'''

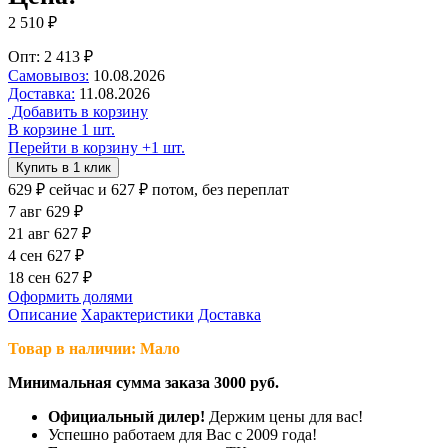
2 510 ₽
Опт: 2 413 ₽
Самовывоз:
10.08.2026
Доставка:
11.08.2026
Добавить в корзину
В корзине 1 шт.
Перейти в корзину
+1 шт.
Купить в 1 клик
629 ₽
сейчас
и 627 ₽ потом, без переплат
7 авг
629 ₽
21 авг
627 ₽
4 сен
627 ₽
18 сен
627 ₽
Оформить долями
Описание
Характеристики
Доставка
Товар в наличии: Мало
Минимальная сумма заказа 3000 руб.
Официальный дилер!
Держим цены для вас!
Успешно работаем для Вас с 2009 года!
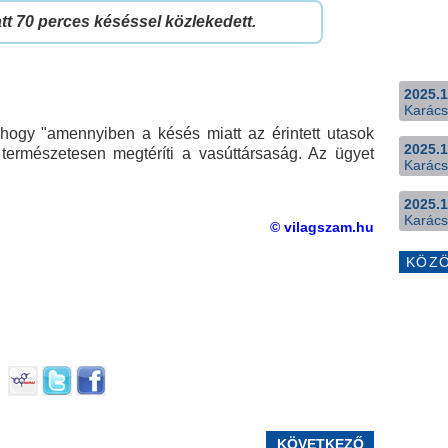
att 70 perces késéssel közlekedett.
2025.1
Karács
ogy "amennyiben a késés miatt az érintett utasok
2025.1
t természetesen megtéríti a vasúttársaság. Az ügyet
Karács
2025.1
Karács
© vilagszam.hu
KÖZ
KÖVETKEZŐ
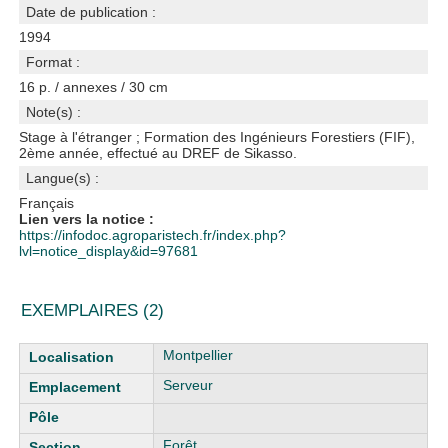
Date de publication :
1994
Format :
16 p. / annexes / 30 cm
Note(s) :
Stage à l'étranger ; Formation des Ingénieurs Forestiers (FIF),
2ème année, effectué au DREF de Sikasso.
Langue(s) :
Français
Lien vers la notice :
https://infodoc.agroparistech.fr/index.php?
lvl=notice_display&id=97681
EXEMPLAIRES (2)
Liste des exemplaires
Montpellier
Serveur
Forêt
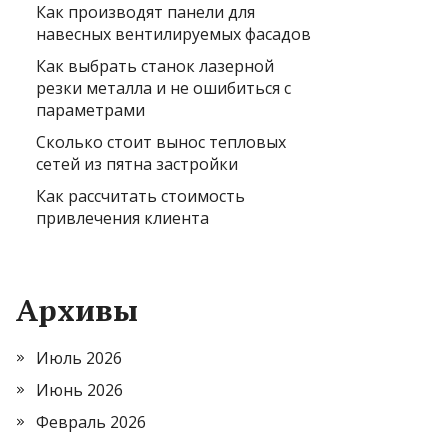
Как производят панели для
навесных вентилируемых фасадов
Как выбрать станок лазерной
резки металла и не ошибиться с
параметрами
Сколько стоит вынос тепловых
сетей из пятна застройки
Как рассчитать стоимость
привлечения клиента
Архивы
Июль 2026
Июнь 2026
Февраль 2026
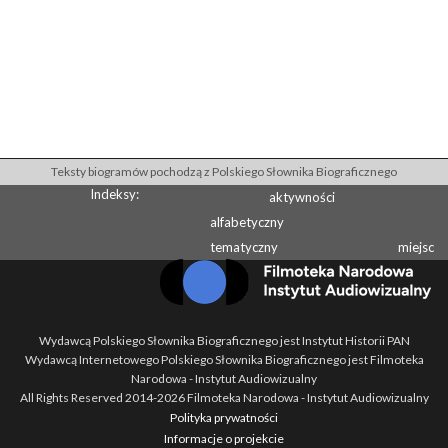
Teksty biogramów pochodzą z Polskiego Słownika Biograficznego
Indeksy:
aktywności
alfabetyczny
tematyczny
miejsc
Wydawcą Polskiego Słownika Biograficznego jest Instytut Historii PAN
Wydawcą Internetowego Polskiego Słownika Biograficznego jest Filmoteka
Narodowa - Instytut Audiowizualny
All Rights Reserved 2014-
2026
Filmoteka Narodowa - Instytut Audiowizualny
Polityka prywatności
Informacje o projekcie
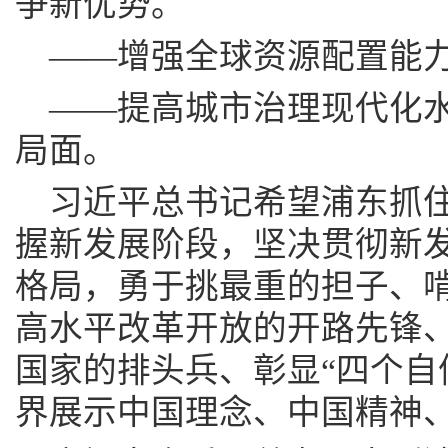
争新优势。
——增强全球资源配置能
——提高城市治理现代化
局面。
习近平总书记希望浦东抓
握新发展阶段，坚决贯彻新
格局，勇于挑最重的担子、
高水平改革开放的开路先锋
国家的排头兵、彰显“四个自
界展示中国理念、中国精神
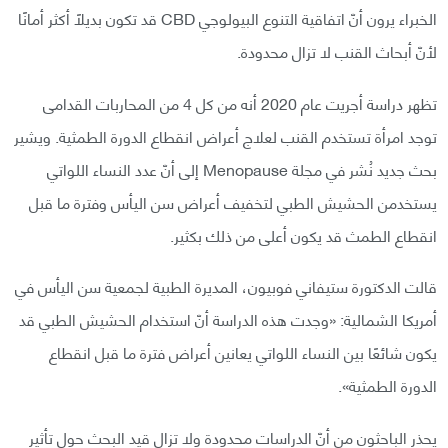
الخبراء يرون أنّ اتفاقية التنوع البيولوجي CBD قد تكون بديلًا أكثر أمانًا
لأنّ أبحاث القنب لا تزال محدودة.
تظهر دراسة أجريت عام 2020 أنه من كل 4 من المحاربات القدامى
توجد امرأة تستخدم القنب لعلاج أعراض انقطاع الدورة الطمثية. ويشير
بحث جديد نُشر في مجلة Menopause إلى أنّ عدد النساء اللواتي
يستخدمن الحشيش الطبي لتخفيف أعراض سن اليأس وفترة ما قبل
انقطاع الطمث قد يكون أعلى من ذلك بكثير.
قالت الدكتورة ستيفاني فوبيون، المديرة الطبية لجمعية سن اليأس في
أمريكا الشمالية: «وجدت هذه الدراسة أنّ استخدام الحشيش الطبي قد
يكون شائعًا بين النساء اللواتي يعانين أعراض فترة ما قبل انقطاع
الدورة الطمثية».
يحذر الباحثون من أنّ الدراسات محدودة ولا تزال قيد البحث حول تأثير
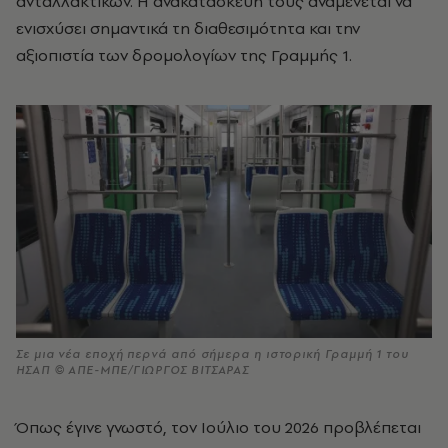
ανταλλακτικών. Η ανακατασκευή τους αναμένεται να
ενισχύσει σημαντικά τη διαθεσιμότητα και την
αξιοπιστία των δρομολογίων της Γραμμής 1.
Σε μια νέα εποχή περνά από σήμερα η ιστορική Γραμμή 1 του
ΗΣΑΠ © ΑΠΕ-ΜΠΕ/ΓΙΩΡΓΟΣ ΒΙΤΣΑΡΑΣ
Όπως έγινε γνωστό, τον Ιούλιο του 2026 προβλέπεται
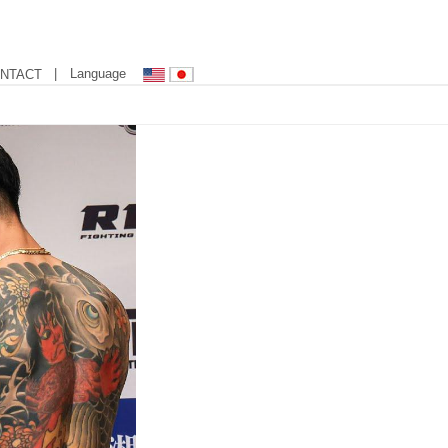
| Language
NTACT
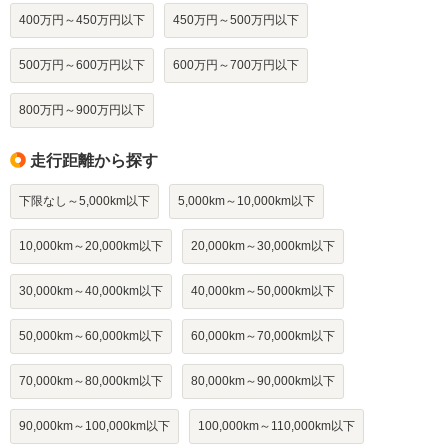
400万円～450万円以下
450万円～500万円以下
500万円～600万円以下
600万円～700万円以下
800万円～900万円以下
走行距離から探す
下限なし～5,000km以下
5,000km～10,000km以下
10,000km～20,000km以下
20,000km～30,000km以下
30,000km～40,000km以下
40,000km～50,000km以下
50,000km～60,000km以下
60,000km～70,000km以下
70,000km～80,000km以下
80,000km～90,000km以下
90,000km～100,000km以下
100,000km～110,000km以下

'''
'''

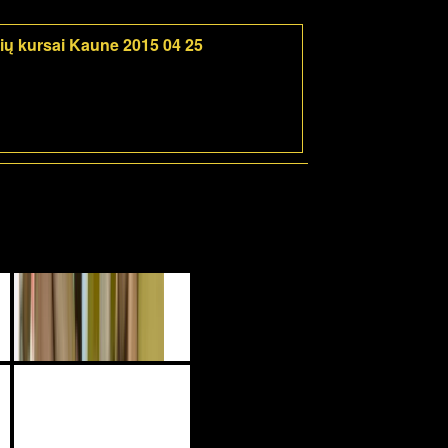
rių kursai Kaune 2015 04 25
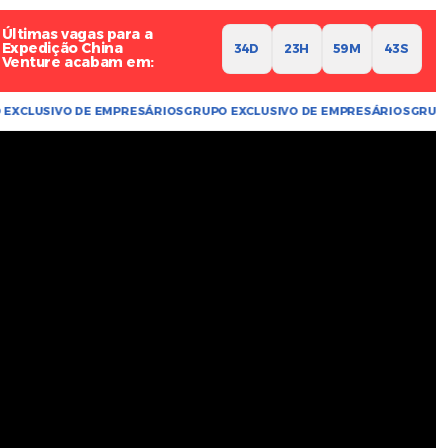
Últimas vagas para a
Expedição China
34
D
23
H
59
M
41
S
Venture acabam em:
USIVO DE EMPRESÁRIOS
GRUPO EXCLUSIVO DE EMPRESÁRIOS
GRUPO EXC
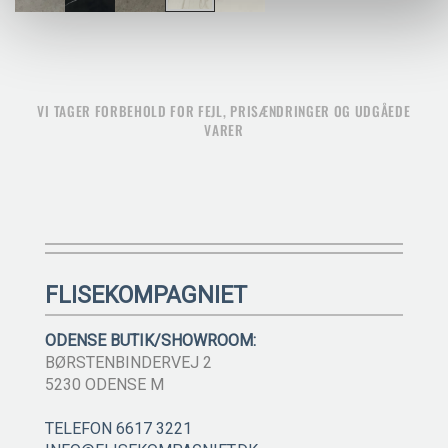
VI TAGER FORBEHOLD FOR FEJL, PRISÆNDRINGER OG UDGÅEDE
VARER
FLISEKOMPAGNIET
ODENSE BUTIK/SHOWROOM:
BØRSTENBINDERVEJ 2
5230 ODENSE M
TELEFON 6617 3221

'''

Tarefa: Reproduza literalmente o trecho dos registros acima que vai da linha que contém "Teksty biogramów pochodzą" até a linha que contém "Polityka prywatności", com as duas incluídas.

Resultado do exercício:
Teksty biogramów pochodzą z Polskiego Słownika Biograficznego
Indeksy:
aktywności
alfabetyczny
tematyczny
miejsc
Wydawcą Polskiego Słownika Biograficznego jest Instytut Historii PAN
Wydawcą Internetowego Polskiego Słownika Biograficznego jest Filmoteka
Narodowa - Instytut Audiowizualny
All Rights Reserved 2014-
2026
Filmoteka Narodowa - Instytut Audiowizualny
Polityka prywatności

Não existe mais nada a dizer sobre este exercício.